L’accès de la franc-maçonnerie a tout d’abord été interdit aux femmes, sans doute assimilées à "toute personne ne pouvant faire état de sa liberté", condition essentielle pour être franc-maçon.

 

Cependant l’entrée des femmes s’est faite en plusieurs étapes.

 

Au début du XVIIIème siècle, certains francs-maçons ont créé des "loges d’adoption", soumises à leur autorité et sans autonomie propre. La modestie, la discrétion, la fidélité et la chasteté étaient les thèmes d’une "initiation" qui restait très différente de celle des hommes.

 

Parallèlement, il y eut des tentatives de création de loges féminines indépendantes, mais sans succès.

 




Malgré le plaidoyer musical de Mozart dans la Flute enchantée (1791) qui voit l’initiation conjointe d’un homme et d’une femme, il faut attendre la fin du XIXème siècle pour voir la naissance d’une obédience mixte créée par Georges Martin et Maria Deraismes.
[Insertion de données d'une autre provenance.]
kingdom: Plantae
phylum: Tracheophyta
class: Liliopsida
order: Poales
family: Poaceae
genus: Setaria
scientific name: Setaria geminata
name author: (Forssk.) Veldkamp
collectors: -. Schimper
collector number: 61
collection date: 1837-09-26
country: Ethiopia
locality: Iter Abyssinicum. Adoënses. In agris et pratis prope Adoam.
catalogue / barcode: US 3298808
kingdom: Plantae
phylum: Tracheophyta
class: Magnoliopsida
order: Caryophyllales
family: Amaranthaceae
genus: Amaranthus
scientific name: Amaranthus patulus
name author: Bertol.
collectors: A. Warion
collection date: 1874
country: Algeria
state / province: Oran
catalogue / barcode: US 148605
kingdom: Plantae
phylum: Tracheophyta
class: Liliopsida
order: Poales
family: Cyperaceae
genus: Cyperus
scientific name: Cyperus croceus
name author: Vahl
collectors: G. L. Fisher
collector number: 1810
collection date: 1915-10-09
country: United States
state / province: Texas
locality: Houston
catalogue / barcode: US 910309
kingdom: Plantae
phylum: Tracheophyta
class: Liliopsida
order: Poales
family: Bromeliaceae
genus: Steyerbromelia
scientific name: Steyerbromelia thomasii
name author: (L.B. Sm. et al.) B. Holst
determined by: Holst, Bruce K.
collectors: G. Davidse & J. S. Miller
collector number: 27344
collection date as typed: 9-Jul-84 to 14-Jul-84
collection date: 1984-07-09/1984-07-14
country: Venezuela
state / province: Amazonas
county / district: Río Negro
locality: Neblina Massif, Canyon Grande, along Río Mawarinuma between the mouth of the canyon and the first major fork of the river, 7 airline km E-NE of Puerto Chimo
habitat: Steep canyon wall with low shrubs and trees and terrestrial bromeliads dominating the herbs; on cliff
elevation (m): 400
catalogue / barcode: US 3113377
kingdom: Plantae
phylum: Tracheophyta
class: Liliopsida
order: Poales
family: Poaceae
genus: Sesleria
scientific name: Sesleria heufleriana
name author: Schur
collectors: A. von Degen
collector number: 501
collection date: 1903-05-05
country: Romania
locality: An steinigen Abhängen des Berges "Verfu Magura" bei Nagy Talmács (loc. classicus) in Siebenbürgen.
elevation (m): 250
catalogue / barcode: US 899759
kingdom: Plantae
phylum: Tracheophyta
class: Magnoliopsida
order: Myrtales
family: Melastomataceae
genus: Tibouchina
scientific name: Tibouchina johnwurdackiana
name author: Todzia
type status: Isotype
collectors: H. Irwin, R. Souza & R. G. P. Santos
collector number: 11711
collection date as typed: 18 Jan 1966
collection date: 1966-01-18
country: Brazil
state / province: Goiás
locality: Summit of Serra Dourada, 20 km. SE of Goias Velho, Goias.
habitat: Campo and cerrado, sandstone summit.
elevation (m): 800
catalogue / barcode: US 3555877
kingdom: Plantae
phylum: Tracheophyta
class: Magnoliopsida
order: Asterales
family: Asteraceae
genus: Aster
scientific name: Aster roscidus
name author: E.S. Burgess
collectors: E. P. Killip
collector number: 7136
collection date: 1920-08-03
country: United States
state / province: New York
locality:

Cette "Grande Loge Symbolique Ecossaise Mixte de France" deviendra, en 1899, l'Ordre Maçonnique Mixte International Le Droit Humain et initiera des femmes aux côtés des hommes.

Enfin, après la deuxième guerre mondiale se crée une obédience féminine autonome : le 21 octobre 1945, l’Union Maçonnique Féminine de France voit le jour et tient sa première assemblée générale. Sept ans plus tard, elle choisit de s’appeler Grande Loge Féminine de France (GLFF). 

 


De 1974 à 1978, pour rencontrer la demande de femmes belges, la GLFF fonde des loges en Belgique : une première à Bruxelles, suivie par 3 autres, à Liège, Bruxelles encore et Charleroi.

 

Le 17 octobre 1981, ces quatre loges constituent une obédience belge autonome : la Grande Loge Féminine de Belgique - Vrouwengrootloge van België (GLFB -VGLB).